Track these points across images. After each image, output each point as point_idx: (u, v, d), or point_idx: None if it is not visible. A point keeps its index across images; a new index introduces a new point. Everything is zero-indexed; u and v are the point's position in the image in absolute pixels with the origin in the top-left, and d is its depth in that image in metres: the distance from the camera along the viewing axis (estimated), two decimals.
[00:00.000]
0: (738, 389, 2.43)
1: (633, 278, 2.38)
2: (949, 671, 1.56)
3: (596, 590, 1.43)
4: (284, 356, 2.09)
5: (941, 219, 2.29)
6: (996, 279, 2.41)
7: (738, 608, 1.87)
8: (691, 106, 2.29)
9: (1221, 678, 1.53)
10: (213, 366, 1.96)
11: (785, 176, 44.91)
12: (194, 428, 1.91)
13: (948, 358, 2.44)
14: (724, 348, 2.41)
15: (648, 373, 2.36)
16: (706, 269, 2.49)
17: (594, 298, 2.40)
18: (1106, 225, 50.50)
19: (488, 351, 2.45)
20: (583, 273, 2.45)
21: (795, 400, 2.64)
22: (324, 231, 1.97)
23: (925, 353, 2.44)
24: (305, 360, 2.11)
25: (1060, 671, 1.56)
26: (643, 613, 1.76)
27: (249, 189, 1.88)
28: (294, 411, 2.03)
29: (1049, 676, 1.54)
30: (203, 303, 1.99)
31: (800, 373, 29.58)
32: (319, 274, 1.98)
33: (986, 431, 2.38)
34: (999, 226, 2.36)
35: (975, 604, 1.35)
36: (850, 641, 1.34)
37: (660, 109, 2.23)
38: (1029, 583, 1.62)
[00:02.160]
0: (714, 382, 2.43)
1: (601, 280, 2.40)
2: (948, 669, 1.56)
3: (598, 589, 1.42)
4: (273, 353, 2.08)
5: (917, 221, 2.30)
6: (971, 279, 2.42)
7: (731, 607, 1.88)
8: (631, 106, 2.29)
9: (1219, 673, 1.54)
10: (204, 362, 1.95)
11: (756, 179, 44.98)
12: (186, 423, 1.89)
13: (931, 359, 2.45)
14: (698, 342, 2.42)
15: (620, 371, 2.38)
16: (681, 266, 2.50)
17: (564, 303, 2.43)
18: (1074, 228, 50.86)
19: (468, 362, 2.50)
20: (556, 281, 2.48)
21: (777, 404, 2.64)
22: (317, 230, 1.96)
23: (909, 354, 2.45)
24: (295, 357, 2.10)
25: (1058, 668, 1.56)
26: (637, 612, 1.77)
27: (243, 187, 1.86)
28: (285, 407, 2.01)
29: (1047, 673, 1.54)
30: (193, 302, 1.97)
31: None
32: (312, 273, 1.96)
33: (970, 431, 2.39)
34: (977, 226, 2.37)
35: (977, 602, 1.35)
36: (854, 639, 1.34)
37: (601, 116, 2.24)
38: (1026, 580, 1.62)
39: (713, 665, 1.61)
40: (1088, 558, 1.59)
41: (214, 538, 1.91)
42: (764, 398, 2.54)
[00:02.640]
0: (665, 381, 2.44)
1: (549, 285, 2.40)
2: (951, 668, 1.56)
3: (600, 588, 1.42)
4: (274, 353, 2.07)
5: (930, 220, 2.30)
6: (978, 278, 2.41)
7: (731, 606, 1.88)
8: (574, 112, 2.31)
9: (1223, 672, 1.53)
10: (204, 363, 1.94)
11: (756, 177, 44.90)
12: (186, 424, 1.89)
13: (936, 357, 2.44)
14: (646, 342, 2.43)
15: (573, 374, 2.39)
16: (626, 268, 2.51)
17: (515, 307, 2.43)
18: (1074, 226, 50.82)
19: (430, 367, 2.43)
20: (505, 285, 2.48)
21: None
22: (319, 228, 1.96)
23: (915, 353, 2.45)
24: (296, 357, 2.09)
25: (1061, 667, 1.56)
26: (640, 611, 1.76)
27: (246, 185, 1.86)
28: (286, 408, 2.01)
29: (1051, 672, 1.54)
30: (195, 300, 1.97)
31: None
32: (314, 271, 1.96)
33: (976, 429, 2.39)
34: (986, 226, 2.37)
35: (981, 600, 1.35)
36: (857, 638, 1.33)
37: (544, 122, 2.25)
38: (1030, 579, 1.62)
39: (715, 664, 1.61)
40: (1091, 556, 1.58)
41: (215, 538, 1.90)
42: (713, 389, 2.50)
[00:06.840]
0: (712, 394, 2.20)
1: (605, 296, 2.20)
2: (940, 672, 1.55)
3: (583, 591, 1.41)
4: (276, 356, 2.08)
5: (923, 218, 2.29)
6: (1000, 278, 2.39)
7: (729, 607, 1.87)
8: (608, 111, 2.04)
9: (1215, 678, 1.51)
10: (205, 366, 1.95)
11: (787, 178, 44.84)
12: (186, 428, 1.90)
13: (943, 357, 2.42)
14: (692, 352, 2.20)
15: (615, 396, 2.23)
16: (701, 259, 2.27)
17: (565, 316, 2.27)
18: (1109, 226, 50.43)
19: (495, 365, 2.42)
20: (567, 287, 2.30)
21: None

Requirement: Among the records above, only the lines between the line holding "11: (785, 176, 44.91)" and the line holding "33: (986, 431, 2.38)", inclusive, are to be output, exactly as written.

Solution to the exercise:
11: (785, 176, 44.91)
12: (194, 428, 1.91)
13: (948, 358, 2.44)
14: (724, 348, 2.41)
15: (648, 373, 2.36)
16: (706, 269, 2.49)
17: (594, 298, 2.40)
18: (1106, 225, 50.50)
19: (488, 351, 2.45)
20: (583, 273, 2.45)
21: (795, 400, 2.64)
22: (324, 231, 1.97)
23: (925, 353, 2.44)
24: (305, 360, 2.11)
25: (1060, 671, 1.56)
26: (643, 613, 1.76)
27: (249, 189, 1.88)
28: (294, 411, 2.03)
29: (1049, 676, 1.54)
30: (203, 303, 1.99)
31: (800, 373, 29.58)
32: (319, 274, 1.98)
33: (986, 431, 2.38)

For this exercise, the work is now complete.